Page extract below:

Because of this problem, the government is not releasing information, as originally planned, on a kimchi lactic acid bateria experiment, which is another key mission.

Ms. Lee is scheduled to continue the “Donghae-Dokdo” experiment until she returns to earth in nine days.

This afternoon, Ms. Lee So-yeon will continue to conduct experiments using a “space scale,” developed with our technology, and experiments on fruit flies, and the measurement of pressure on the eyeball.

Also,  tomorrow at 4:30 a.m. (our time), Ms. Lee will greet “Astronaut Day” by feasting with the other astronauts on kimchi, soybean soup, and other Korean space foods.

MBC News, Yun Hyo-jeong

According to THIS Korean article, the Korean Ministry of Education, Science and Technology has come out and said that Korea and Japan have not had any disagreement on the experiments on the bacteria discovered on Dokdo, and that there is no truth whatsoever to media reports that Japan has demanded that Korea end the experiment because “it is clearly politically motivated.”


6 Responses to “Dokdo Pettiness in Space & False Reporting”

  1. comment number 1 by: YoshoMasaki

    Personally, I think the “finger-chopping wacky” label is a bit too much for this particular story, but that could just be me.

  2. comment number 2 by: Gerry-Bevers

    YoshoMasaki,

    I do not know if it fits the “finger-chopping wacky” category, but can you not agree that it sounded just a little wacky to refer to Ms. Lee’s Dokdo bacteria experiment as her “most important, secret mission” because Japan had demanded that the experiment not be conducted, which, it turns out, Japan did not do?

    Also, don’t you think it is, at least, a little wacky that the report claimed that the Korean government was not releasing information on Ms. Lee’s kimchi experiment because of the flap over the Dokdo bacteria experiment? What do the two have in common? Are experiments with Korean kimchi really such a sensitive diplomatic issue?

    The Korean Ministry of Education has come out and said that none of the story is true, which makes me wonder who came up with such a “wacky” story and what their reasons were for doing it.

    My theory is that the Korean government and her media had hoped the Dokdo bacteria experiment would piss off Japan, at least a little, but when Japan did not get pissed off or showed little or no interest in the experiment, some in the Korean media were disappointed and decided to engage in a little creative reporting. Afterall, if the experiment did not piss off Japan, then wouldn’t it be considered a failed experiment in the minds of some Koreans?

    None of that sounds even just a little bit wacky to you? Or is it my theory that sounds wacky?

    Here is a link to a SBS News report on the Korean Ministry of Education’s denying that Korea and Japan had any disagreements on the Dokdo bacteria experiment.

    http://news.sbs.co.kr/section_news/news_read.jsp?news_id=N1000403178

  3. comment number 3 by: ponta.

    My theory is that the Korean government and her media had hoped the Dokdo bacteria experiment would piss off Japan, at least a little, but when Japan did not get pissed off or showed little or no interest in the experiment, some in the Korean media were disappointed and decided to engage in a little creative reporting.

    Hmmm That makes sense. You are genius in deciphering the psychology of Korean mind.
    Let me ask you. Are there no Korean who are afraid the more Korean intellectuals write an article like this the more they look stupid?
    And another question, a hundred years later, do you think Koreans will be abashed at this attitude toward Japan?

  4. comment number 4 by: Brian

    Or is it my theory that sounds wacky?

    .
    Post after post and you still don’t get this truth? lol.
    .
    Gerrybever, please leave Korea and go kiss some ass in Japan. Thanks.

  5. comment number 5 by: Ocebey

    Well regardless of what the truth is the fact that the name of the bacteria would be Donghae-Dokdo does strike me as kind of stupid. What’s next? Dokdo-Cola? Dokdo-Land? Dokdo-Ramen? It seems theses days that every roads lead to Dokdo-Takeshima…

  6. comment number 6 by: ponta.

    http://www.japanprobe.com/?p=4278#comment-160313

    This post was mentioned on Japan Probe.

End of Page extract.

▶ _Problem 1_: Give the distinct usernames of everyone who commented on the page extract about the Dokdo bacteria experiment.
▶ _Problem 2_: In the page extract about the Dokdo bacteria experiment, how many days does Ms. Lee have left before she returns to earth?

Extracted records below:

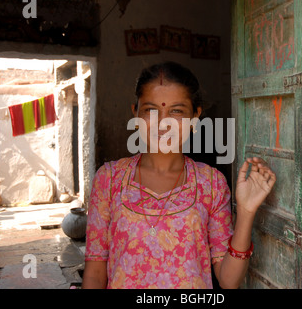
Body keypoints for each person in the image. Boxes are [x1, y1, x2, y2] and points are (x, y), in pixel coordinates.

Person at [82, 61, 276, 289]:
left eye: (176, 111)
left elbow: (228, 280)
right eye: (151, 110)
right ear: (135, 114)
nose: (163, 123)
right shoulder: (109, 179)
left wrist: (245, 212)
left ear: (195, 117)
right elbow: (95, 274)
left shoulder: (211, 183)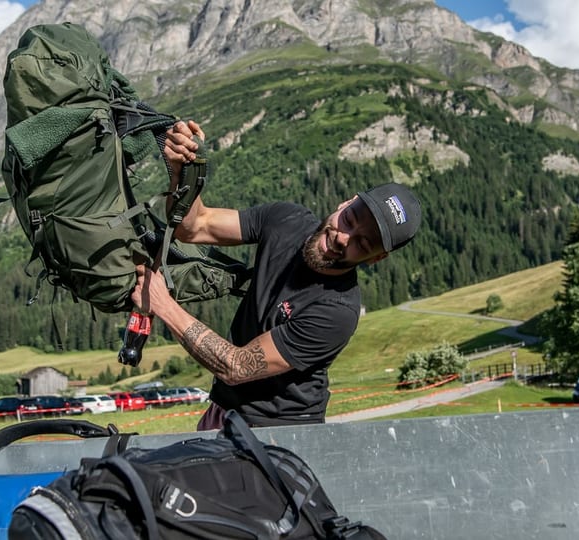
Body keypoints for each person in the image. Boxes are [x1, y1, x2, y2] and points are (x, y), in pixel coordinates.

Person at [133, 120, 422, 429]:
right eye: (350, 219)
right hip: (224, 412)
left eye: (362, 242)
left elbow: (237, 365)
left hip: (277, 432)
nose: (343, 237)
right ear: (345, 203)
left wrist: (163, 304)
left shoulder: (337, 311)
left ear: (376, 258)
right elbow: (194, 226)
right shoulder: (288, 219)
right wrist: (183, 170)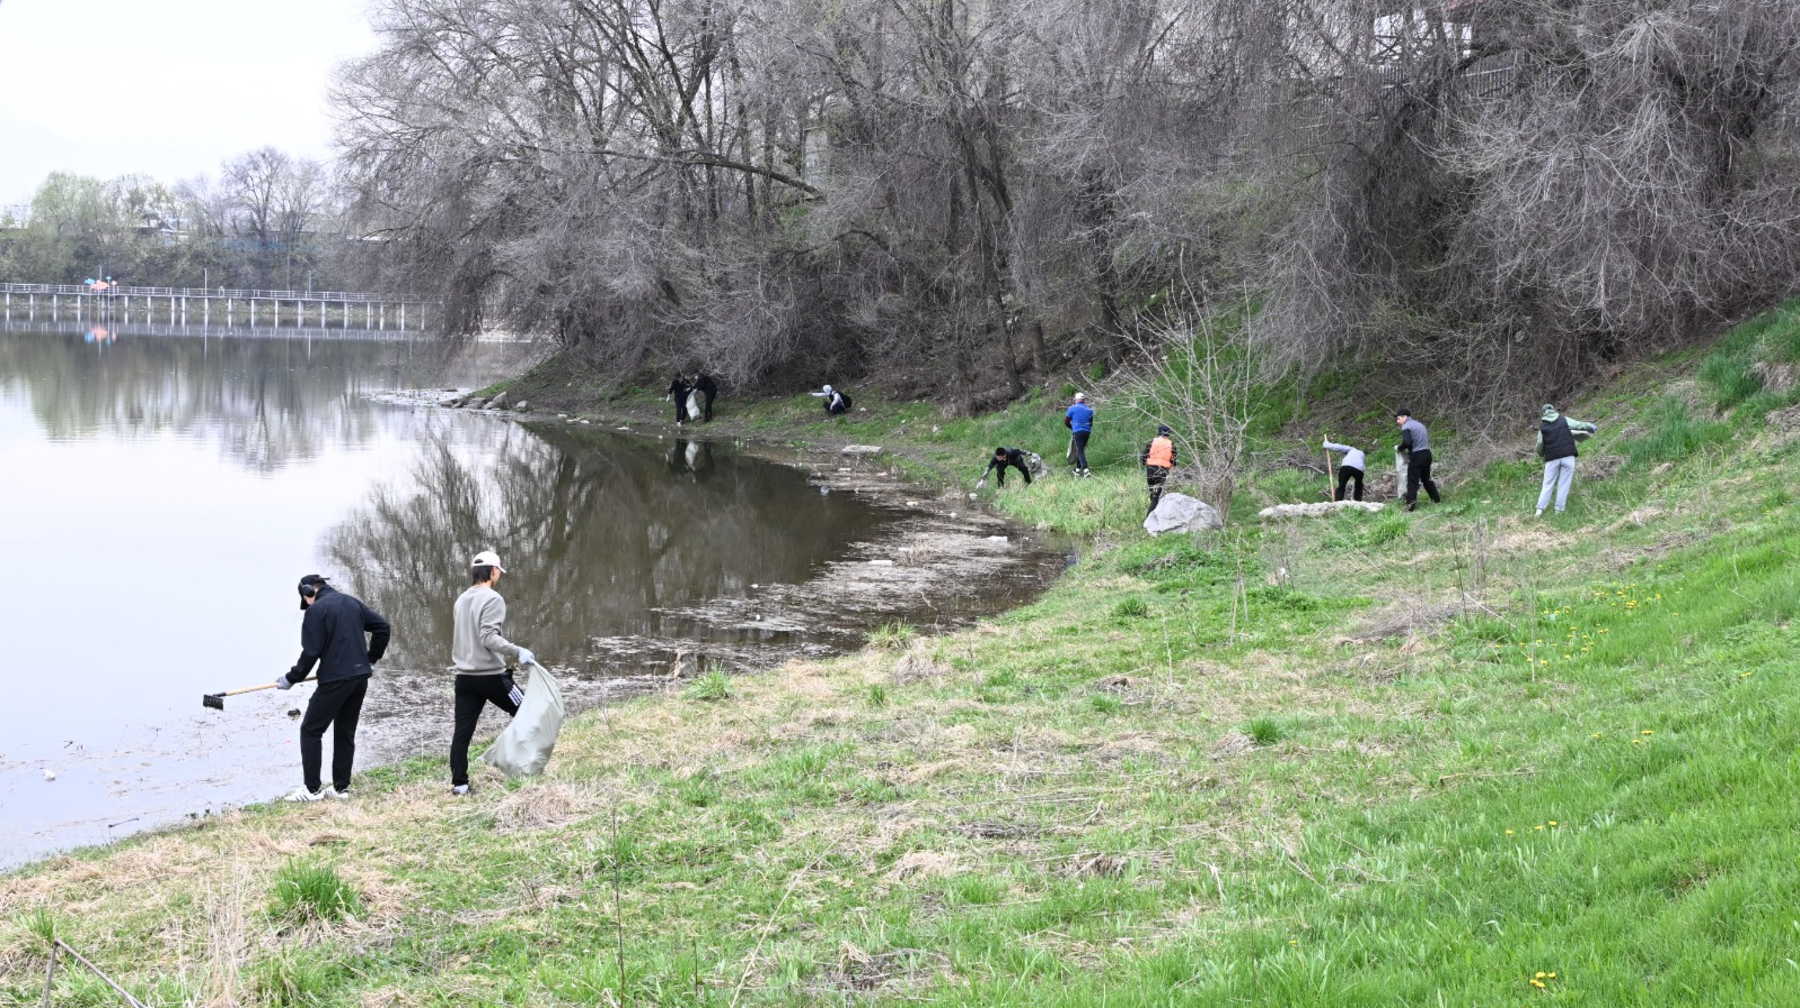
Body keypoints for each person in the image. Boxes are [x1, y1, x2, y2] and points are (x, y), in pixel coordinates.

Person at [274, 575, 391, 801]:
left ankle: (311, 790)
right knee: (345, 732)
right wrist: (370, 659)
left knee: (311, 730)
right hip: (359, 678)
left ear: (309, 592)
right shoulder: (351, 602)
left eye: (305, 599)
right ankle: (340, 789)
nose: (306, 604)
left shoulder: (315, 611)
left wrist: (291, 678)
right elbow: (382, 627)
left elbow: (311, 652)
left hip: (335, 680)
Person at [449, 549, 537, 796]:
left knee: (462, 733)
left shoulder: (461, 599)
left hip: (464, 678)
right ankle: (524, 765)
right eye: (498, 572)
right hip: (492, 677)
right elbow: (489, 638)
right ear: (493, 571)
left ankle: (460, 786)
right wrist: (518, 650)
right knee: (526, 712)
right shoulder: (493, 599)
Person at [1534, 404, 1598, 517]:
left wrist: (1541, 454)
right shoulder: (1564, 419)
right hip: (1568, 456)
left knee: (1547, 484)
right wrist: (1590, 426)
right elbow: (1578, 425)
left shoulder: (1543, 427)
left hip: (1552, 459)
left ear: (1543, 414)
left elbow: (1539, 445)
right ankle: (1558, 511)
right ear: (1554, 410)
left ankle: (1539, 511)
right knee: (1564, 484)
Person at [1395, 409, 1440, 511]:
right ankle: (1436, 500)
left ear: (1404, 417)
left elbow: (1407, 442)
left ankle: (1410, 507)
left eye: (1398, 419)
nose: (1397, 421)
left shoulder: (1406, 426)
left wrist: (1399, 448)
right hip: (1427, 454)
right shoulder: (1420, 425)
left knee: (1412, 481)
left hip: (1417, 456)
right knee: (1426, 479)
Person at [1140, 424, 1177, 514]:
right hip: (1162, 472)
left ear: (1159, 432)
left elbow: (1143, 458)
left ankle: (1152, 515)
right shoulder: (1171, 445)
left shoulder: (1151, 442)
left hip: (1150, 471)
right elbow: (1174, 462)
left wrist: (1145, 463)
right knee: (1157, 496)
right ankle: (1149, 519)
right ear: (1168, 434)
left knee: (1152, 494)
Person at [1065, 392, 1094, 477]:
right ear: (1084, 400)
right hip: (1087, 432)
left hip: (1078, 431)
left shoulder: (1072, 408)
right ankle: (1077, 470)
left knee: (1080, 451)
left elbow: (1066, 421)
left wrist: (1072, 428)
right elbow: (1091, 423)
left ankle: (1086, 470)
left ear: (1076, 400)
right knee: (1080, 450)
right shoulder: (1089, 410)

End of Extracted records.
Extracted records below:

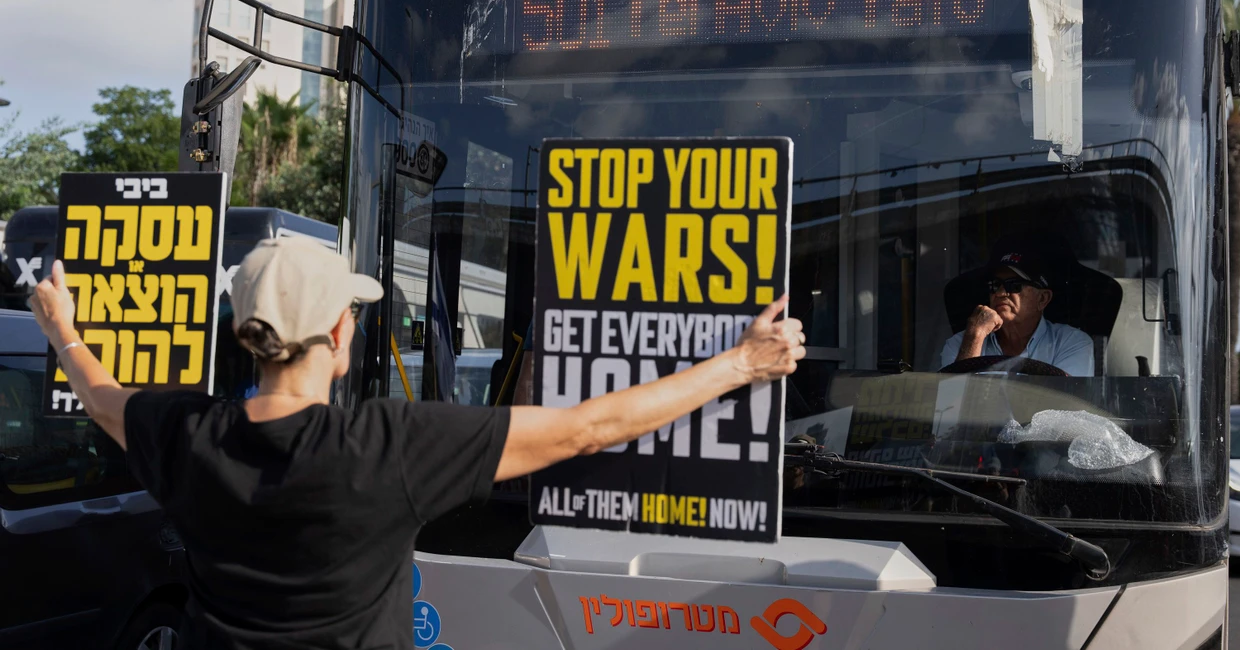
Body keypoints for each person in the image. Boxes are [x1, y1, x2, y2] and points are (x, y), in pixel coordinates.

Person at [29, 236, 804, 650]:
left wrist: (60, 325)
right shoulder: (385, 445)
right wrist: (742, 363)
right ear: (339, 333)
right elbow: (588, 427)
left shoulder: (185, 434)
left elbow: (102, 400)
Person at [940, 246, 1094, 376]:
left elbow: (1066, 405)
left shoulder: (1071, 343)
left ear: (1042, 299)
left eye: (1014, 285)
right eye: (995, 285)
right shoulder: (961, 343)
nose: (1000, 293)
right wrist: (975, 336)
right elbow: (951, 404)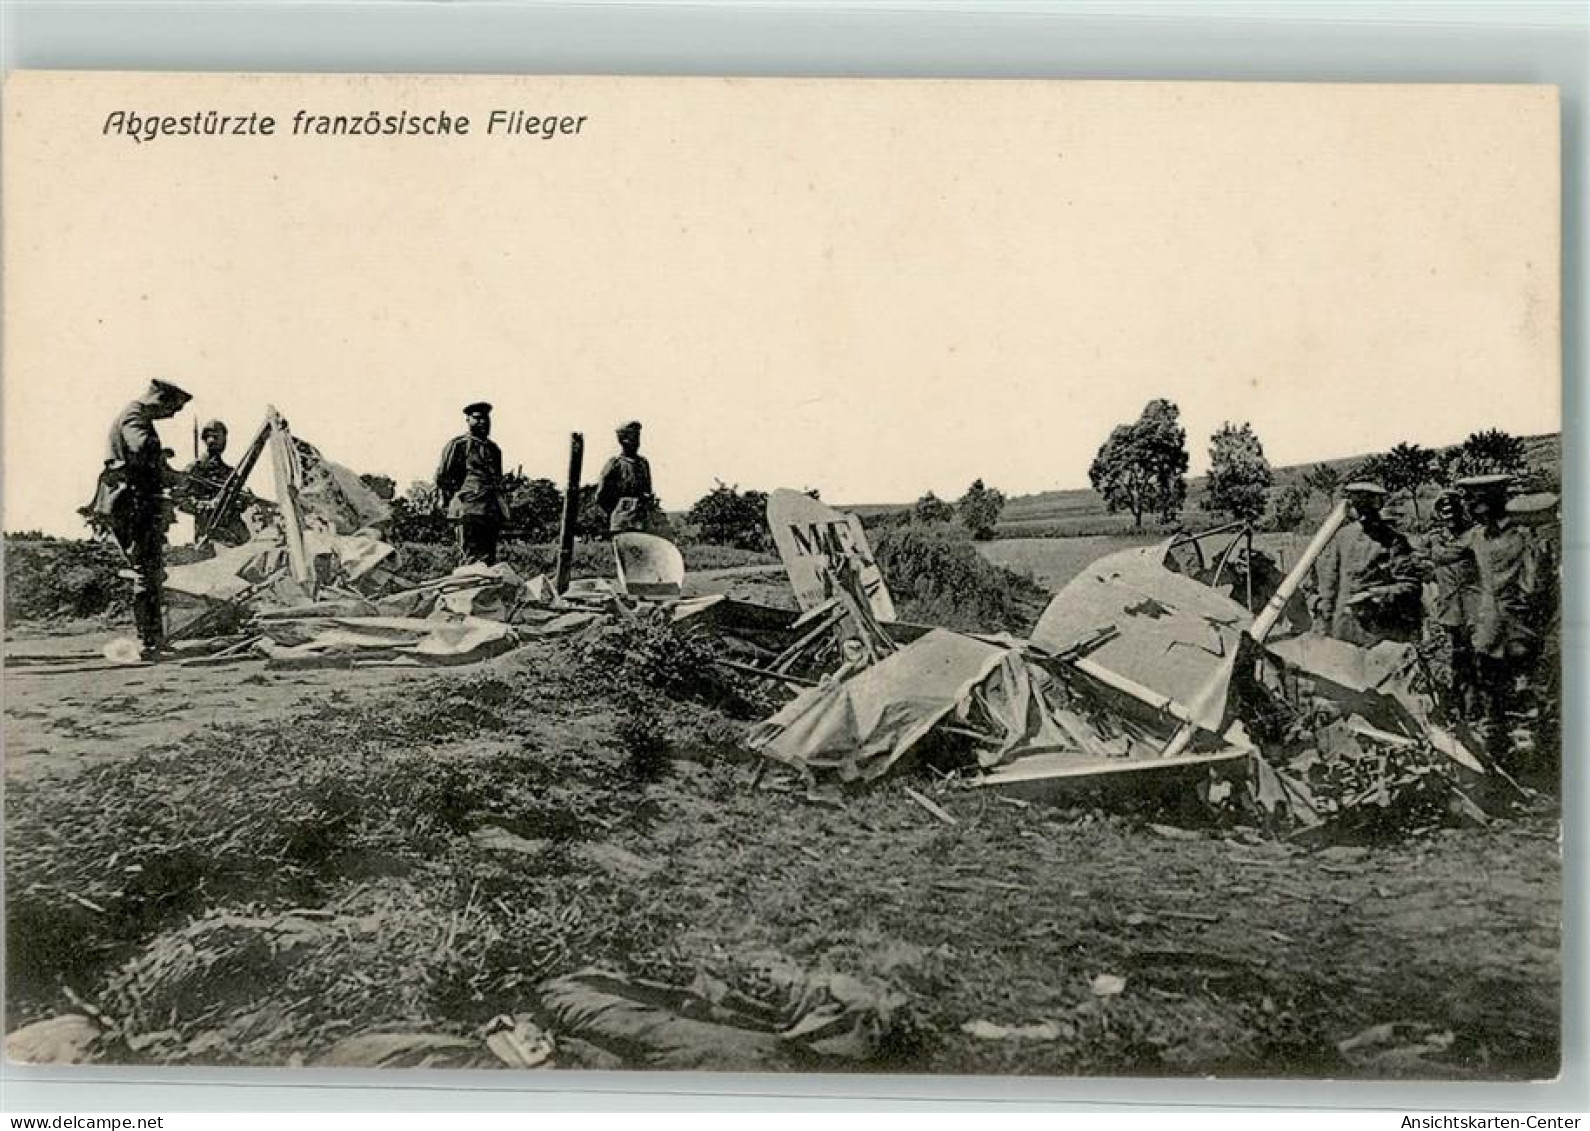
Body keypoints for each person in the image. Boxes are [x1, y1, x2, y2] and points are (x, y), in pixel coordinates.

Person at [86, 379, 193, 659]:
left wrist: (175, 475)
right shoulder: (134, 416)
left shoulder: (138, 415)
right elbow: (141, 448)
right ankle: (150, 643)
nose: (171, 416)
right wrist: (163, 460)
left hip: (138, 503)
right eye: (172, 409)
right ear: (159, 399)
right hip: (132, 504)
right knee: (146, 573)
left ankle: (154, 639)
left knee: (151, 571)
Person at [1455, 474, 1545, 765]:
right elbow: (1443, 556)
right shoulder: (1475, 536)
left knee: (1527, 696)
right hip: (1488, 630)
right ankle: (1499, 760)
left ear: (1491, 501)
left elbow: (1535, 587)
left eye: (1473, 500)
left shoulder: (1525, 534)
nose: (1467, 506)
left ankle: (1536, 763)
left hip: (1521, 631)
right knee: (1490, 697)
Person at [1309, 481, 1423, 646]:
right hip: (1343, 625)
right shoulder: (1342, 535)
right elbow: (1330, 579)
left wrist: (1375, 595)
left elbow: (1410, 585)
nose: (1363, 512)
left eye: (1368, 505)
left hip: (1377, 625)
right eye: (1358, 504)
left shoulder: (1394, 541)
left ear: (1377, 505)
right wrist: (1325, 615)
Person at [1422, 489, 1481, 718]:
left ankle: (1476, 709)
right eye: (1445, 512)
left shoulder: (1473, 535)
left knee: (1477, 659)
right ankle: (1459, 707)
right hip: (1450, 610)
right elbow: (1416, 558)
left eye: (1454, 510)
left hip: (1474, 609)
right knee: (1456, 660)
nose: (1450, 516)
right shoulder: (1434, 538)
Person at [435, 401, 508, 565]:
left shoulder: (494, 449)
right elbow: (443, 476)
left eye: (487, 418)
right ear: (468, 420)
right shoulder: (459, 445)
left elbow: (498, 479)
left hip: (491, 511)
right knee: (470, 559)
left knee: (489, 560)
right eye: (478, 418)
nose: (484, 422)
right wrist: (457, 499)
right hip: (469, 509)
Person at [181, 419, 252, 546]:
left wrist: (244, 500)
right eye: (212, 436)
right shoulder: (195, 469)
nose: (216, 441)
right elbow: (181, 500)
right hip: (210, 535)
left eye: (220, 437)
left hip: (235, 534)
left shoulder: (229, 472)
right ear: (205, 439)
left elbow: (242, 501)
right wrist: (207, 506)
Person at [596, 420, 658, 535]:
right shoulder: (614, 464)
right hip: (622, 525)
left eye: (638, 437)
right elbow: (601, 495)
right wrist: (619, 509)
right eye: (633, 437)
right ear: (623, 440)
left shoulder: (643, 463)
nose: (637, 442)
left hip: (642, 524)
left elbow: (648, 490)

End of Extracted records.
Extracted records below:

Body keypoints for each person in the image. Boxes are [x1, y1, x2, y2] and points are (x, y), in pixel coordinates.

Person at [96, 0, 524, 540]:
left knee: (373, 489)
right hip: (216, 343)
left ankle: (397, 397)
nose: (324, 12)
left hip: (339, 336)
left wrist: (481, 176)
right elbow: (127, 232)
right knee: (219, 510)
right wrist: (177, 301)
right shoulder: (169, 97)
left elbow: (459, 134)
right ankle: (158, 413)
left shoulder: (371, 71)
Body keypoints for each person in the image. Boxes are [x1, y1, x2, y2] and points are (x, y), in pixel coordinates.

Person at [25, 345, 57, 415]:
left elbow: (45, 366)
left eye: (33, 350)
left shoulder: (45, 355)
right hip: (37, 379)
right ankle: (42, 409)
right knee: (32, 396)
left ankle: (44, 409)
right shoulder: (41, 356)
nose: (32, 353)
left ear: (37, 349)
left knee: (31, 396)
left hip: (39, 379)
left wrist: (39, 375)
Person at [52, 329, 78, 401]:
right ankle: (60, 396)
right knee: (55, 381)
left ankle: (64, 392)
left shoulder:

End of Extracted records.

▶ _Solution 1_: YoshoMasaki, Gerry-Bevers, ponta., Brian, Ocebey

▶ _Solution 2_: Nine days.